Commercial people typically thrash out a deal on broad commercials of a transaction. It is upon the lawyers to dwell into and identify the nuances of commercials to draft and negotiate a robust agreement. These nuances do not typically form part of commercial negotiations. Therefore, it is critical that commercial and legal teams work in tandem. In this regard, a corporate lawyer’s role is to influence the negotiated commercials, (but not with an intent to alter them though that may be warranted in certain exceptional cases), which requires him to first take the commercial team in confidence. Before entering into negotiations, the lawyer must bring the commercial team on the same page as far as the nuances of negotiated commercials are concerned. This will require a pre-negotiation discussion with commercial team to make them appreciate these nuances and procure their buy-in. Absence of commercial team’s support will lead to friction which can have negative impact not only on that transaction but on the working relationship between the concerned commercial person and lawyer. How a lawyer communicates and obtains commercial team’s buy-in, negotiates the nuances of concluded commercials is the cornerstone of internal communication relating to transactional work. And when a lawyer is able to successfully do that he is able to, what I call, make tangible value additions in the transaction.

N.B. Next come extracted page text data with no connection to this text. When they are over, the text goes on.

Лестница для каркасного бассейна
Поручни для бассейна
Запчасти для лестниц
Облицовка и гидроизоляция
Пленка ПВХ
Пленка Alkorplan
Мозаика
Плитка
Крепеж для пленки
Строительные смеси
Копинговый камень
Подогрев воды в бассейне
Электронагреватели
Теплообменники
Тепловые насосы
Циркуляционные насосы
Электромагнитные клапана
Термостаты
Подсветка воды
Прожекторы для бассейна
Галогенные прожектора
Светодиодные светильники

Internal communication establishes the credentials of a corporate lawyer in many ways. A business friendly lawyer gets identified partly through internal communication and is given this title unofficially. Given a choice, commercial people will approach a business friendly lawyer for handling the documentations and legal negotiations of their transactions. Where this choice is not available, the business influences the decisions of the General Counsel to get one for them. Commercial team should not see a corporate lawyer an obstacle but a facilitator. The day a corporate lawyer is seen in that light he has mastered the internal communication.